> **Text under study**
.....
Customer Reviews
Brilliant, Impressive and Urgently Topical. - By: J. Evans, 14 Feb 2004 
This is a truly masterful & enigmatic work that is immensely readable despite its well-earned reputation. Consequently this is a book that will & should be of interest to everyone, from the specialist to the casual reader who has never encountered theory before.
So why then Culture & Imperialism?
Western societies seem to have entered a phase of collective amnesia whereby colonialism, if it is remembered at alll, is envisioned as ending somewhere along the length of the Suez Canal.
Said's thoughtful analysis challlenges the modern myth of the end of Empire & of the slow decline of an age of economic & cultural imperialism which came to an end sometime after 1948 with the final dropping of the Union Jack in the final coloniallly occupied territory.
In many ways economic & cultural imperialism is as pervasive & violent today as it ever was, if not a little more so. Indeed, Said's brilliance in this book is to fundamentallly disrupt & deconstruct the modern Western amnesia. Far from being back then & over there Said helps us to trace the links, connections, & complicities between writers as diverse as Jane Austen, J. S. Mill & W. B. Yeats.
.....
> **Questions on the material**
a – Rewrite the book review between "So why then" and "coloniallly occupied territory.", inclusive, replacing "Suez Canal" with "Strait of Gibraltar".
b – Answer these questions from the book review:
(i) Who wrote it, and on what date?
(ii) After what year does the modern myth say cultural imperialism came to an end?
(iii) Which three writers does it say Said links together?
c – Write the next part of the book review.
The items after this point come from a different source than the book review.

> **Supplied information**
.....
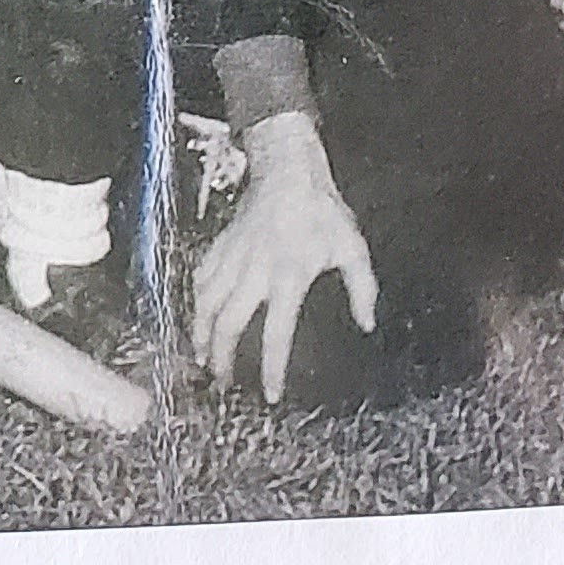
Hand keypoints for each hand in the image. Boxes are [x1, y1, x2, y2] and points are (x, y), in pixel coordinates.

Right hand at [191, 115, 377, 403]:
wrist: (288, 170)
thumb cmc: (323, 211)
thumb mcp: (353, 248)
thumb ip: (362, 289)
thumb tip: (367, 324)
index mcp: (288, 275)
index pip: (276, 332)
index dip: (271, 367)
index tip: (268, 394)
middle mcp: (255, 270)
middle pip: (228, 323)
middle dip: (222, 358)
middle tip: (222, 382)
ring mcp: (233, 256)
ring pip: (206, 302)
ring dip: (201, 333)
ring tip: (201, 357)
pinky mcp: (221, 244)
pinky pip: (200, 277)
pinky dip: (196, 301)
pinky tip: (198, 316)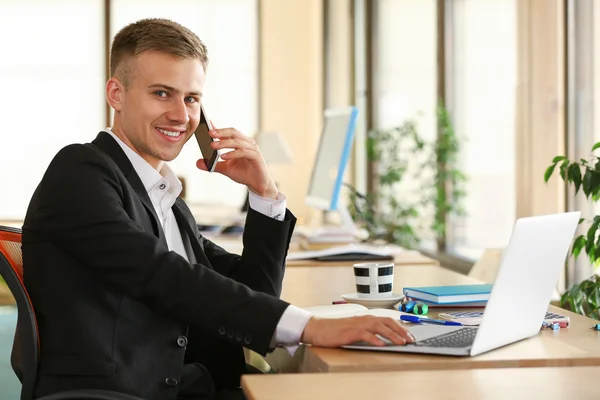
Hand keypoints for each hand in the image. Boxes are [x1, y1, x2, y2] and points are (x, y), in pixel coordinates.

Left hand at [196, 124, 277, 198]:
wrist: (257, 185)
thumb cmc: (245, 173)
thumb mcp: (225, 168)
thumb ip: (213, 164)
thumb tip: (198, 162)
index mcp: (241, 142)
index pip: (229, 132)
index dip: (219, 129)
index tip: (207, 127)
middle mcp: (247, 143)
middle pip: (234, 133)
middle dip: (221, 132)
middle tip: (210, 133)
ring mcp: (253, 149)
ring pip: (237, 142)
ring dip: (224, 143)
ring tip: (213, 146)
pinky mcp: (256, 156)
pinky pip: (243, 152)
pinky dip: (232, 154)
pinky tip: (223, 156)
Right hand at [300, 316, 414, 346]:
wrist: (320, 328)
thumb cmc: (337, 330)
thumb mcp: (356, 329)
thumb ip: (369, 331)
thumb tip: (384, 339)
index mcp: (367, 318)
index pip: (388, 320)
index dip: (400, 327)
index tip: (410, 335)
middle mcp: (364, 319)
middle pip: (387, 322)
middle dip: (401, 330)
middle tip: (410, 339)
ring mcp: (358, 324)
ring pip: (379, 327)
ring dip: (392, 335)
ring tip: (401, 342)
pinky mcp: (351, 332)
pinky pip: (366, 335)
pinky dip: (375, 340)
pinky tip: (382, 345)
.....
> **Outputs in order**
a –
So why then Culture & Imperialism?
Western societies seem to have entered a phase of collective amnesia whereby colonialism, if it is remembered at alll, is envisioned as ending somewhere along the length of the Strait of Gibraltar.
Said's thoughtful analysis challlenges the modern myth of the end of Empire & of the slow decline of an age of economic & cultural imperialism which came to an end sometime after 1948 with the final dropping of the Union Jack in the final coloniallly occupied territory.

b –
(i) J. Evans, on 14 Feb 2004.
(ii) 1948.
(iii) Jane Austen, J. S. Mill and W. B. Yeats.

c –
For anyone with an interest in postcolonialism Culture & Imperialism is an essential grounding. Not only does the text follow on from Said's brilliant & ground-breaking Ur text of postcolonial studies Orientalism, but it suggests the possibility & methodology of subjecting imperialism to a systemic analysis.
Said has always been controversial, & rightly so. Unlike the quite frankly shoddy & poorly argued vitriol of some of his detractors (and reviewers) Said's work is always superbly well argued & controlled. Whether you support Said's point of view or not you cannot but fail to be impressed by his depth of insight & by the humanism of his intelligence.